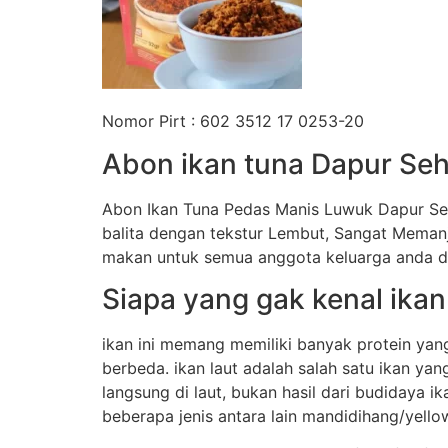
Nomor Pirt : 602 3512 17 0253-20
Abon ikan tuna Dapur Seh
Abon Ikan Tuna Pedas Manis Luwuk Dapur Seh
balita dengan tekstur Lembut, Sangat Meman
makan untuk semua anggota keluarga anda d
Siapa yang gak kenal ikan
ikan ini memang memiliki banyak protein yang
berbeda. ikan laut adalah salah satu ikan ya
langsung di laut, bukan hasil dari budidaya
beberapa jenis antara lain mandidihang/yellow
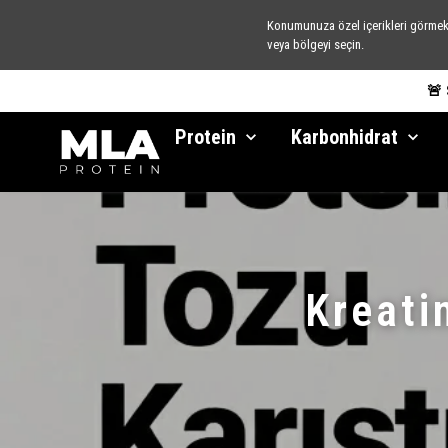
Konumunuza özel içerikleri görmek 
veya bölgeyi seçin.
🚨
Protein
Karbonhidrat
Kreatin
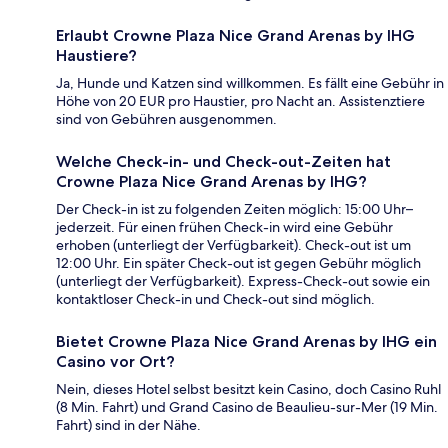
Erlaubt Crowne Plaza Nice Grand Arenas by IHG
Haustiere?
Ja, Hunde und Katzen sind willkommen. Es fällt eine Gebühr in
Höhe von 20 EUR pro Haustier, pro Nacht an. Assistenztiere
sind von Gebühren ausgenommen.
Welche Check-in- und Check-out-Zeiten hat
Crowne Plaza Nice Grand Arenas by IHG?
Der Check-in ist zu folgenden Zeiten möglich: 15:00 Uhr–
jederzeit. Für einen frühen Check-in wird eine Gebühr
erhoben (unterliegt der Verfügbarkeit). Check-out ist um
12:00 Uhr. Ein später Check-out ist gegen Gebühr möglich
(unterliegt der Verfügbarkeit). Express-Check-out sowie ein
kontaktloser Check-in und Check-out sind möglich.
Bietet Crowne Plaza Nice Grand Arenas by IHG ein
Casino vor Ort?
Nein, dieses Hotel selbst besitzt kein Casino, doch Casino Ruhl
(8 Min. Fahrt) und Grand Casino de Beaulieu-sur-Mer (19 Min.
Fahrt) sind in der Nähe.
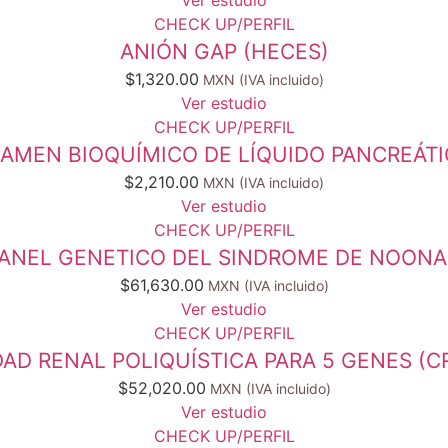
CHECK UP/PERFIL
ANIÓN GAP (HECES)
$
1,320.00
Ver estudio
CHECK UP/PERFIL
AMEN BIOQUÍMICO DE LÍQUIDO PANCREÁT
$
2,210.00
Ver estudio
CHECK UP/PERFIL
ANEL GENETICO DEL SINDROME DE NOON
$
61,630.00
Ver estudio
CHECK UP/PERFIL
D RENAL POLIQUÍSTICA PARA 5 GENES (CRB
$
52,020.00
Ver estudio
CHECK UP/PERFIL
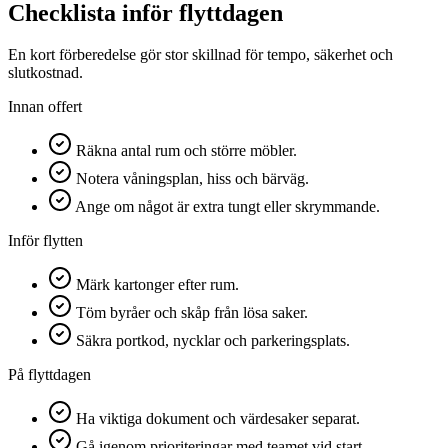
Checklista inför flyttdagen
En kort förberedelse gör stor skillnad för tempo, säkerhet och
slutkostnad.
Innan offert
Räkna antal rum och större möbler.
Notera våningsplan, hiss och bärväg.
Ange om något är extra tungt eller skrymmande.
Inför flytten
Märk kartonger efter rum.
Töm byråer och skåp från lösa saker.
Säkra portkod, nycklar och parkeringsplats.
På flyttdagen
Ha viktiga dokument och värdesaker separat.
Gå igenom prioriteringar med teamet vid start.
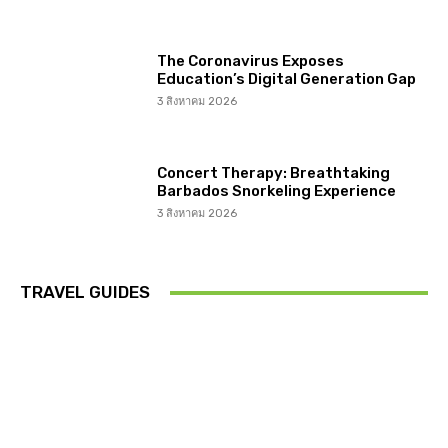
The Coronavirus Exposes
Education’s Digital Generation Gap
3 สิงหาคม 2026
Concert Therapy: Breathtaking
Barbados Snorkeling Experience
3 สิงหาคม 2026
TRAVEL GUIDES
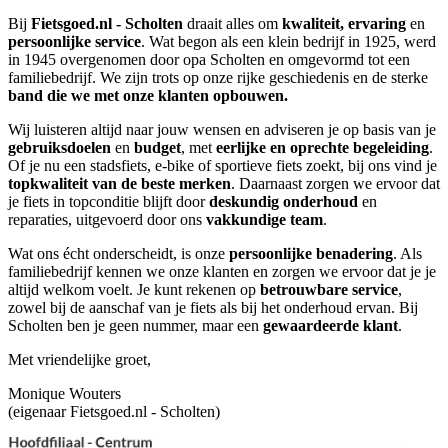
Bij
Fietsgoed.nl - Scholten
draait alles om
kwaliteit, ervaring
en
persoonlijke service
. Wat begon als een klein bedrijf in 1925, werd
in 1945 overgenomen door opa Scholten en omgevormd tot een
familiebedrijf. We zijn trots op onze rijke geschiedenis en de sterke
band die we met onze klanten opbouwen.
Wij luisteren altijd naar jouw wensen en adviseren je op basis van je
gebruiksdoelen
en
budget
, met
eerlijke en oprechte begeleiding
.
Of je nu een stadsfiets, e-bike of sportieve fiets zoekt, bij ons vind je
topkwaliteit van de beste merken
. Daarnaast zorgen we ervoor dat
je fiets in topconditie blijft door
deskundig onderhoud
en
reparaties, uitgevoerd door ons
vakkundige team
.
Wat ons écht onderscheidt, is onze
persoonlijke benadering
. Als
familiebedrijf kennen we onze klanten en zorgen we ervoor dat je je
altijd welkom voelt. Je kunt rekenen op
betrouwbare service
,
zowel bij de aanschaf van je fiets als bij het onderhoud ervan. Bij
Scholten ben je geen nummer, maar een
gewaardeerde klant
.
Met vriendelijke groet,
Monique Wouters
(eigenaar Fietsgoed.nl - Scholten)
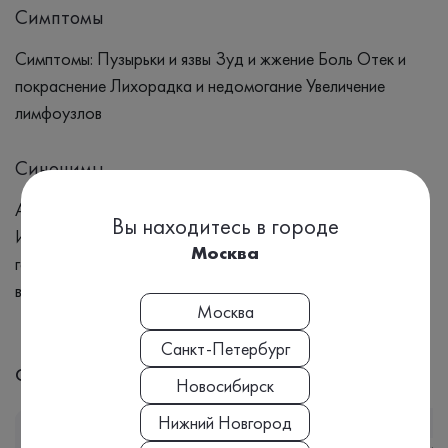
Симптомы
Симптомы: Пузырьки и язвы Зуд и жжение Боль Отек и
покраснение Лихорадка и недомогание Увеличение
лимфоузлов
Синонимы
Антитела к вирусу простого герпеса1 типа,
Вы находитесь в городе
Иммуноглобулины M к вирусу герпеса, Вирус простого
Москва
герпеса 1 типа, Herpes simplex virus I, ДНК-содержащий
вирус, Болезненные пузырьки, Лабиальный герпес
Москва
Санкт-Петербург
С этим анализом часто назначают:
Новосибирск
Нижний Новгород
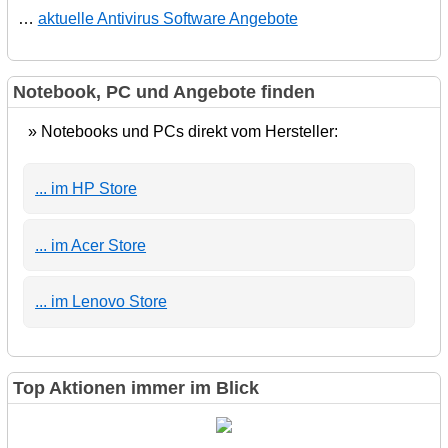
…
aktuelle Antivirus Software Angebote
Notebook, PC und Angebote finden
» Notebooks und PCs direkt vom Hersteller:
... im HP Store
... im Acer Store
... im Lenovo Store
Top Aktionen immer im Blick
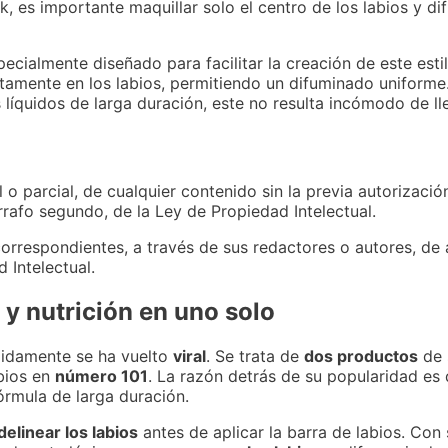
ok, es importante maquillar solo el centro de los labios y d
pecialmente diseñado para facilitar la creación de este esti
tamente en los labios, permitiendo un difuminado uniforme
s líquidos de larga duración, este no resulta incómodo de ll
o parcial, de cualquier contenido sin la previa autorización
rrafo segundo, de la Ley de Propiedad Intelectual.
orrespondientes, a través de sus redactores o autores, de
 Intelectual.
 y nutrición en uno solo
idamente se ha vuelto
viral
. Se trata de
dos productos
de 
abios en
número 101
. La razón detrás de su popularidad e
fórmula de larga duración.
delinear los labios
antes de aplicar la barra de labios. Con 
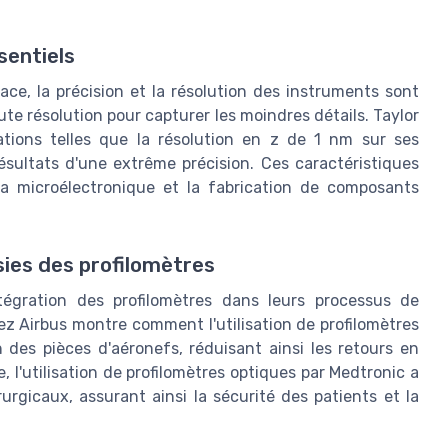
sentiels
ce, la précision et la résolution des instruments sont
ute résolution pour capturer les moindres détails. Taylor
tions telles que la résolution en z de 1 nm sur ses
résultats d'une extrême précision. Ces caractéristiques
 la microélectronique et la fabrication de composants
sies des profilomètres
tégration des profilomètres dans leurs processus de
ez Airbus montre comment l'utilisation de profilomètres
n des pièces d'aéronefs, réduisant ainsi les retours en
 l'utilisation de profilomètres optiques par Medtronic a
urgicaux, assurant ainsi la sécurité des patients et la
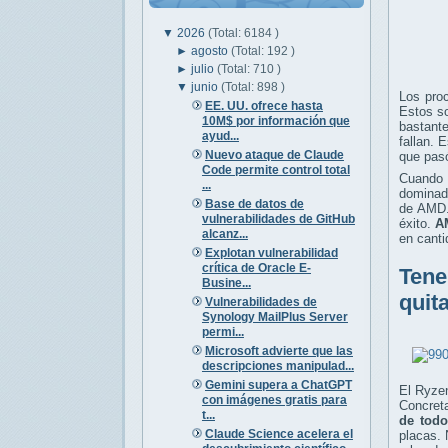
▼
2026
(Total: 6184 )
►
agosto
(Total: 192 )
►
julio
(Total: 710 )
▼
junio
(Total: 898 )
Los proc
EE. UU. ofrece hasta
Estos s
10M$ por información que
bastant
ayud...
fallan. 
Nuevo ataque de Claude
que pas
Code permite control total
Cuando 
...
dominado
Base de datos de
de AMD.
vulnerabilidades de GitHub
éxito.
A
alcanz...
en canti
Explotan vulnerabilidad
crítica de Oracle E-
Tene
Busine...
quit
Vulnerabilidades de
Synology MailPlus Server
permi...
Microsoft advierte que las
descripciones manipulad...
Gemini supera a ChatGPT
El Ryze
con imágenes gratis para
Concret
t...
de tod
Claude Science acelera el
placas. 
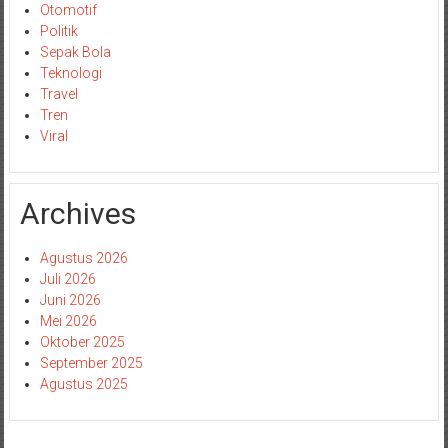
Otomotif
Politik
Sepak Bola
Teknologi
Travel
Tren
Viral
Archives
Agustus 2026
Juli 2026
Juni 2026
Mei 2026
Oktober 2025
September 2025
Agustus 2025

####

_EXERCISE DETAILS:_
Write the entries above out in full, exactly, with no images.

_RESPONSE TO THE EXERCISE:_
Nomor Pirt : 602 3512 17 0253-20
Abon ikan tuna Dapur Seh
Abon Ikan Tuna Pedas Manis Luwuk Dapur Seh
balita dengan tekstur Lembut, Sangat Meman
makan untuk semua anggota keluarga anda d
Siapa yang gak kenal ikan
ikan ini memang memiliki banyak protein yang
berbeda. ikan laut adalah salah satu ikan ya
langsung di laut, bukan hasil dari budidaya
beberapa jenis antara lain mandidihang/yellow
Konumunuza özel içerikleri görmek 
veya bölgeyi seçin.
🚨
Protein
Karbonhidrat
Kreatin
Erlaubt Crowne Plaza Nice Grand Arenas by IHG
Haustiere?
Ja, Hunde und Katzen sind willkommen. Es fällt eine Gebühr in
Höhe von 20 EUR pro Haustier, pro Nacht an. Assistenztiere
sind von Gebühren ausgenommen.
Welche Check-in- und Check-out-Zeiten hat
Crowne Plaza Nice Grand Arenas by IHG?
Der Check-in ist zu folgenden Zeiten möglich: 15:00 Uhr–
jederzeit. Für einen frühen Check-in wird eine Gebühr
erhoben (unterliegt der Verfügbarkeit). Check-out ist um
12:00 Uhr. Ein später Check-out ist gegen Gebühr möglich
(unterliegt der Verfügbarkeit). Express-Check-out sowie ein
kontaktloser Check-in und Check-out sind möglich.
Bietet Crowne Plaza Nice Grand Arenas by IHG ein
Casino vor Ort?
Nein, dieses Hotel selbst besitzt kein Casino, doch Casino Ruhl
(8 Min. Fahrt) und Grand Casino de Beaulieu-sur-Mer (19 Min.
Fahrt) sind in der Nähe.
CHECK UP/PERFIL
ANIÓN GAP (HECES)
$
1,320.00
Ver estudio
CHECK UP/PERFIL
AMEN BIOQUÍMICO DE LÍQUIDO PANCREÁT
$
2,210.00
Ver estudio
CHECK UP/PERFIL
ANEL GENETICO DEL SINDROME DE NOON
$
61,630.00
Ver estudio
CHECK UP/PERFIL
D RENAL POLIQUÍSTICA PARA 5 GENES (CRB
$
52,020.00
Ver estudio
CHECK UP/PERFIL
Checklista inför flyttdagen
En kort förberedelse gör stor skillnad för tempo, säkerhet och
slutkostnad.
Innan offert
Räkna antal rum och större möbler.
Notera våningsplan, hiss och bärväg.
Ange om något är extra tungt eller skrymmande.
Inför flytten
Märk kartonger efter rum.
Töm byråer och skåp från lösa saker.
Säkra portkod, nycklar och parkeringsplats.
På flyttdagen
Ha viktiga dokument och värdesaker separat.
Gå igenom prioriteringar med teamet vid start.
The Coronavirus Exposes
Education’s Digital Generation Gap
3 สิงหาคม 2026
Concert Therapy: Breathtaking
Barbados Snorkeling Experience
3 สิงหาคม 2026
TRAVEL GUIDES
Bij
Fietsgoed.nl - Scholten
draait alles om
kwaliteit, ervaring
en
persoonlijke service
. Wat begon als een klein bedrijf in 1925, werd
in 1945 overgenomen door opa Scholten en omgevormd tot een
familiebedrijf. We zijn trots op onze rijke geschiedenis en de sterke
band die we met onze klanten opbouwen.
Wij luisteren altijd naar jouw wensen en adviseren je op basis van je
gebruiksdoelen
en
budget
, met
eerlijke en oprechte begeleiding
.
Of je nu een stadsfiets, e-bike of sportieve fiets zoekt, bij ons vind je
topkwaliteit van de beste merken
. Daarnaast zorgen we ervoor dat
je fiets in topconditie blijft door
deskundig onderhoud
en
reparaties, uitgevoerd door ons
vakkundige team
.
Wat ons écht onderscheidt, is onze
persoonlijke benadering
. Als
familiebedrijf kennen we onze klanten en zorgen we ervoor dat je je
altijd welkom voelt. Je kunt rekenen op
betrouwbare service
,
zowel bij de aanschaf van je fiets als bij het onderhoud ervan. Bij
Scholten ben je geen nummer, maar een
gewaardeerde klant
.
Met vriendelijke groet,
Monique Wouters
(eigenaar Fietsgoed.nl - Scholten)
Симптомы
Симптомы: Пузырьки и язвы Зуд и жжение Боль Отек и
покраснение Лихорадка и недомогание Увеличение
лимфоузлов
Синонимы
Антитела к вирусу простого герпеса1 типа,
Вы находитесь в городе
Иммуноглобулины M к вирусу герпеса, Вирус простого
Москва
герпеса 1 типа, Herpes simplex virus I, ДНК-содержащий
вирус, Болезненные пузырьки, Лабиальный герпес
Москва
Санкт-Петербург
С этим анализом часто назначают:
Новосибирск
Нижний Новгород
…
aktuelle Antivirus Software Angebote
Notebook, PC und Angebote finden
» Notebooks und PCs direkt vom Hersteller:
... im HP Store
... im Acer Store
... im Lenovo Store
Top Aktionen immer im Blick
ok, es importante maquillar solo el centro de los labios y d
pecialmente diseñado para facilitar la creación de este esti
tamente en los labios, permitiendo un difuminado uniforme
s líquidos de larga duración, este no resulta incómodo de ll
o parcial, de cualquier contenido sin la previa autorización
rrafo segundo, de la Ley de Propiedad Intelectual.
orrespondientes, a través de sus redactores o autores, de
 Intelectual.
 y nutrición en uno solo
idamente se ha vuelto
viral
. Se trata de
dos productos
de 
abios en
número 101
. La razón detrás de su popularidad e
fórmula de larga duración.
delinear los labios
antes de aplicar la barra de labios. Con 
sentiels
ce, la précision et la résolution des instruments sont
ute résolution pour capturer les moindres détails. Taylor
tions telles que la résolution en z de 1 nm sur ses
résultats d'une extrême précision. Ces caractéristiques
 la microélectronique et la fabrication de composants
sies des profilomètres
tégration des profilomètres dans leurs processus de
ez Airbus montre comment l'utilisation de profilomètres
n des pièces d'aéronefs, réduisant ainsi les retours en
 l'utilisation de profilomètres optiques par Medtronic a
urgicaux, assurant ainsi la sécurité des patients et la
▼
2026
(Total: 6184 )
►
agosto
(Total: 192 )
►
julio
(Total: 710 )
▼
junio
(Total: 898 )
Los proc
EE. UU. ofrece hasta
Estos s
10M$ por información que
bastant
ayud...
fallan. 
Nuevo ataque de Claude
que pas
Code permite control total
Cuando 
...
dominado
Base de datos de
de AMD.
vulnerabilidades de GitHub
éxito.
A
alcanz...
en canti
Explotan vulnerabilidad
crítica de Oracle E-
Tene
Busine...
quit
Vulnerabilidades de
Synology MailPlus Server
permi...
Microsoft advierte que las
descripciones manipulad...
Gemini supera a ChatGPT
El Ryze
con imágenes gratis para
Concret
t...
de tod
Claude Science acelera el
placas. 
Otomotif
Politik
Sepak Bola
Teknologi
Travel
Tren
Viral
Archives
Agustus 2026
Juli 2026
Juni 2026
Mei 2026
Oktober 2025
September 2025
Agustus 2025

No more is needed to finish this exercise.